| Your goal |
Output, exactly and in full, only the lines from the one containing "right knee: (1423, 801)" to the last line of the data. Pictures should not appear.

- Opening Delimiter -

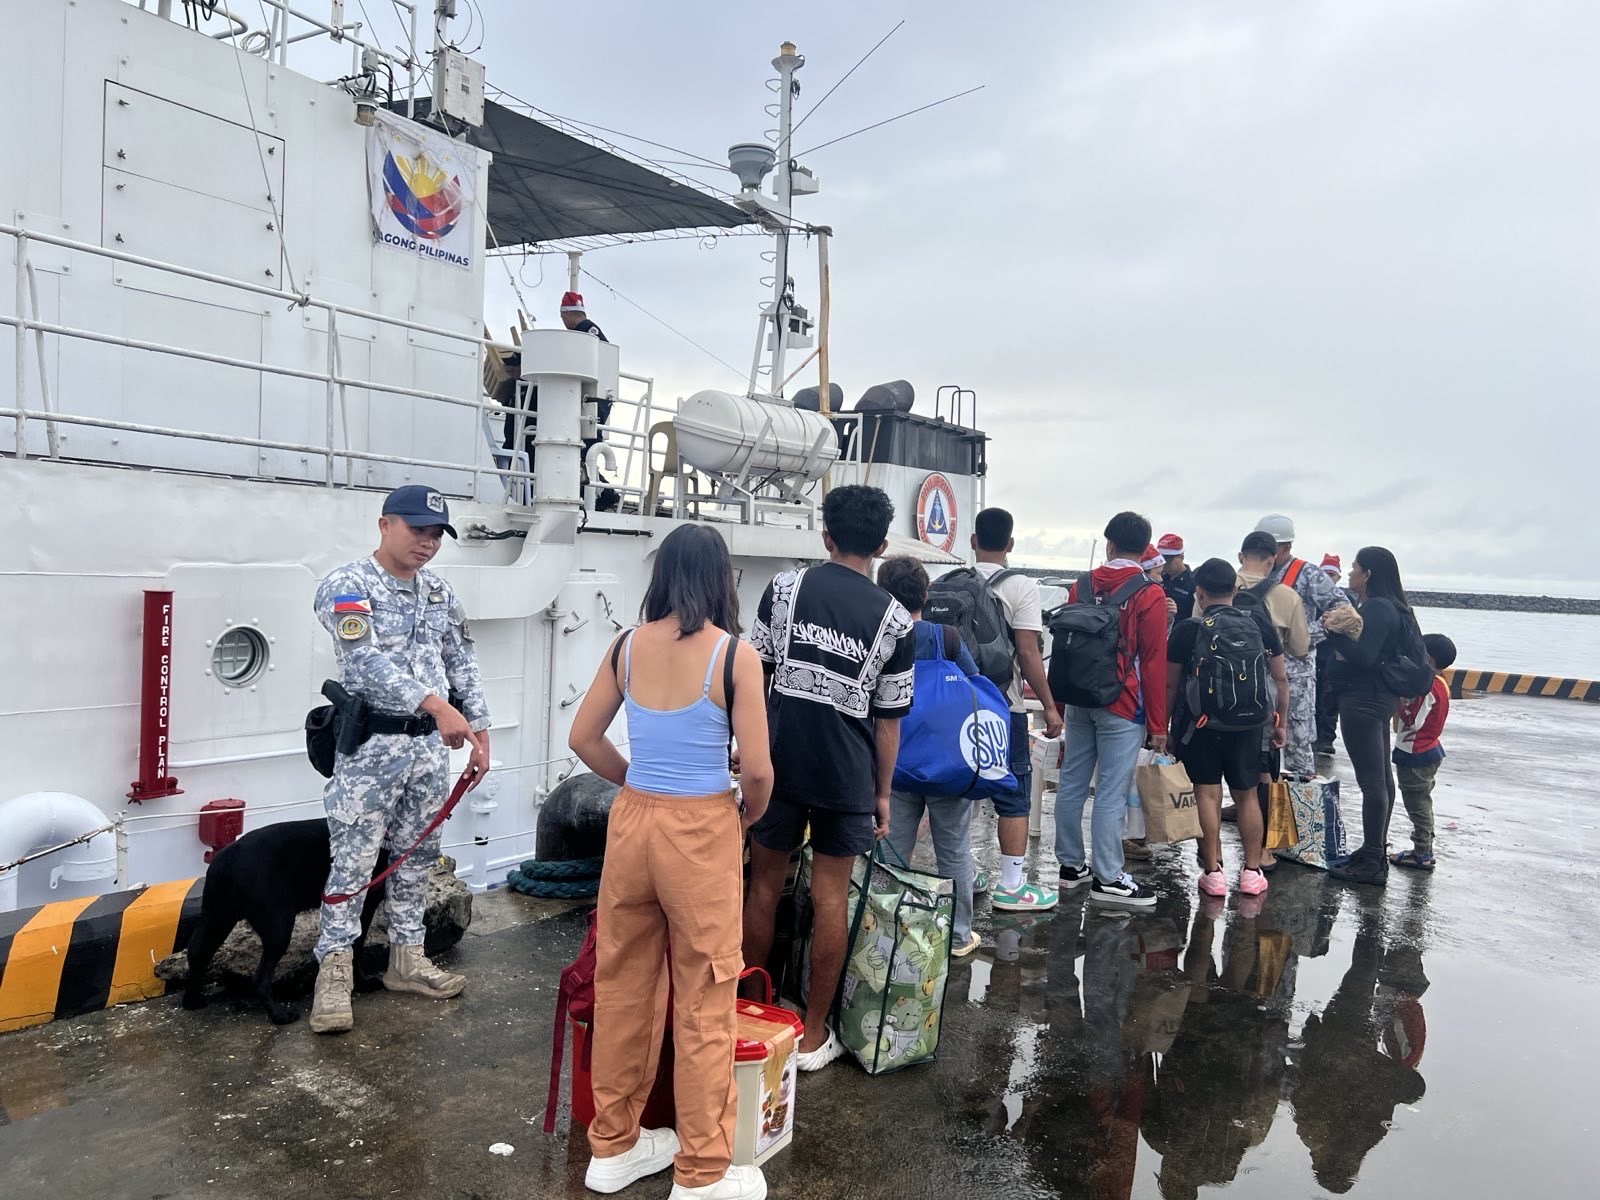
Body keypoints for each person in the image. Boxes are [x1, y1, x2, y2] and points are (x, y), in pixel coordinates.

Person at [568, 524, 773, 1200]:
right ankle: (703, 1171)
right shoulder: (735, 655)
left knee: (624, 985)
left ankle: (614, 1148)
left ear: (661, 576)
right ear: (721, 579)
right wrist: (744, 814)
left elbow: (582, 737)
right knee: (706, 998)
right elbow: (762, 772)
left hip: (633, 824)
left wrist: (635, 783)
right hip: (702, 830)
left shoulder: (625, 646)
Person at [742, 485, 915, 1071]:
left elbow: (754, 678)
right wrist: (883, 793)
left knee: (763, 886)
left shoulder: (784, 590)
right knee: (831, 899)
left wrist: (749, 756)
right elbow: (888, 722)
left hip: (779, 762)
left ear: (826, 536)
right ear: (883, 545)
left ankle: (749, 1011)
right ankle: (813, 1036)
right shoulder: (895, 620)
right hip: (848, 775)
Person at [308, 485, 491, 1034]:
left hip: (430, 750)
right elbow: (361, 662)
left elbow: (462, 659)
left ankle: (406, 959)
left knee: (418, 853)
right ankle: (333, 974)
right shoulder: (346, 586)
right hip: (372, 749)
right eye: (418, 531)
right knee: (354, 860)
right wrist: (436, 705)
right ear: (385, 524)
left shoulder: (438, 592)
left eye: (436, 534)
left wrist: (481, 732)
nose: (428, 543)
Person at [1055, 511, 1168, 908]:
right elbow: (1153, 662)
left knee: (1071, 782)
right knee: (1111, 792)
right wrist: (1159, 723)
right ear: (1144, 548)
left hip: (1078, 699)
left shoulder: (1080, 586)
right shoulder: (1148, 593)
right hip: (1123, 703)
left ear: (1109, 543)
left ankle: (1070, 867)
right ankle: (1108, 877)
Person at [877, 555, 984, 958]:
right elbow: (975, 688)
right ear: (926, 594)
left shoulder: (883, 637)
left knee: (891, 849)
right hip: (948, 765)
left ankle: (883, 926)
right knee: (953, 848)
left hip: (897, 763)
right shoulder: (948, 638)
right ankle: (957, 936)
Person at [1165, 559, 1289, 897]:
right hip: (1250, 725)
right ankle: (1251, 873)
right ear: (1235, 590)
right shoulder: (1259, 624)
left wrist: (1162, 727)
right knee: (1247, 795)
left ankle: (1213, 873)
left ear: (1199, 591)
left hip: (1200, 726)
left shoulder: (1188, 629)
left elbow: (1170, 685)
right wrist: (1281, 724)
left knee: (1206, 793)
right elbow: (1279, 679)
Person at [972, 507, 1063, 912]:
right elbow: (1027, 651)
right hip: (1004, 707)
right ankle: (1011, 886)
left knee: (959, 788)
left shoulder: (953, 581)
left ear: (972, 541)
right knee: (1013, 791)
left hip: (957, 706)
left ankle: (964, 872)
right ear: (1010, 544)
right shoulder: (1021, 586)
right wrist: (1050, 707)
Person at [1324, 546, 1418, 887]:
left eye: (1355, 568)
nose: (1350, 573)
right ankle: (1372, 849)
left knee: (1372, 781)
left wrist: (1333, 633)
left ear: (1369, 574)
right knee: (1381, 777)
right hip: (1381, 698)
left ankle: (1374, 860)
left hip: (1363, 699)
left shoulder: (1377, 607)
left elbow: (1364, 656)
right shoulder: (1397, 607)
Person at [1253, 515, 1351, 777]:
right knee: (1257, 742)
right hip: (1258, 671)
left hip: (1295, 673)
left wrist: (1307, 635)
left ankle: (1300, 811)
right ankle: (1258, 804)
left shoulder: (1308, 575)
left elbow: (1343, 609)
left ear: (1285, 547)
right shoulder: (1254, 572)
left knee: (1297, 741)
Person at [1390, 633, 1456, 872]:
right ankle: (1423, 847)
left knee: (1417, 803)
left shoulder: (1427, 687)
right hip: (1429, 749)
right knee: (1423, 801)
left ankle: (1422, 852)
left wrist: (1399, 699)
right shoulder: (1442, 683)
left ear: (1427, 658)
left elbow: (1412, 721)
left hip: (1415, 751)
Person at [1314, 554, 1347, 753]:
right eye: (1324, 574)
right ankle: (1311, 736)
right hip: (1313, 656)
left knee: (1329, 701)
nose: (1328, 578)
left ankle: (1326, 738)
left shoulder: (1345, 601)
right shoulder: (1311, 597)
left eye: (1332, 574)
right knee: (1311, 699)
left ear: (1338, 578)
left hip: (1334, 659)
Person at [1159, 533, 1195, 622]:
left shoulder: (1192, 583)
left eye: (1168, 560)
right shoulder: (1158, 578)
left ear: (1181, 557)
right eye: (1161, 560)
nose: (1165, 564)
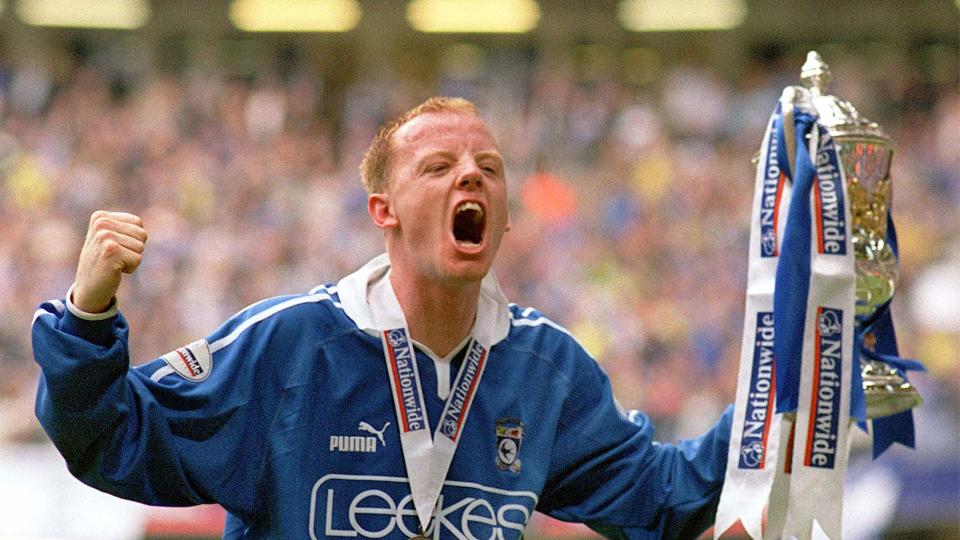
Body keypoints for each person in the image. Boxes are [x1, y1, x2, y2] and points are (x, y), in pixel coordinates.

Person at [32, 96, 733, 539]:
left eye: (488, 166)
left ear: (507, 216)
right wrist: (88, 313)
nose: (471, 175)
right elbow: (111, 438)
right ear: (383, 212)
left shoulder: (545, 369)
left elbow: (664, 501)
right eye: (438, 167)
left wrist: (782, 376)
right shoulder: (290, 346)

- Closing Delimiter -

| Expected output |
right knee: (1423, 801)
left ankle: (1422, 852)
left wrist: (1399, 699)
right shoulder: (1442, 683)
left ear: (1427, 658)
left elbow: (1412, 721)
left hip: (1415, 751)
Person at [1314, 554, 1347, 753]:
right eye: (1324, 574)
right ankle: (1311, 736)
right hip: (1313, 656)
left knee: (1329, 701)
nose: (1328, 578)
left ankle: (1326, 738)
left shoulder: (1345, 601)
right shoulder: (1311, 597)
left eye: (1332, 574)
right knee: (1311, 699)
left ear: (1338, 578)
left hip: (1334, 659)
Person at [1159, 533, 1195, 622]:
left shoulder: (1192, 583)
left eye: (1168, 560)
right shoulder: (1158, 578)
left ear: (1181, 557)
right eye: (1161, 560)
nose: (1165, 564)
Body keypoints for each person in the image. Boxes are [x1, y1, x2, y2] and points are (x, y), in pixel coordinates.

Person at [32, 96, 733, 539]:
left eye: (488, 166)
left ear: (507, 216)
right wrist: (88, 313)
nose: (471, 175)
right elbow: (111, 438)
right ear: (383, 212)
left shoulder: (545, 369)
left elbow: (664, 501)
right eye: (438, 167)
left wrist: (782, 376)
right shoulder: (290, 346)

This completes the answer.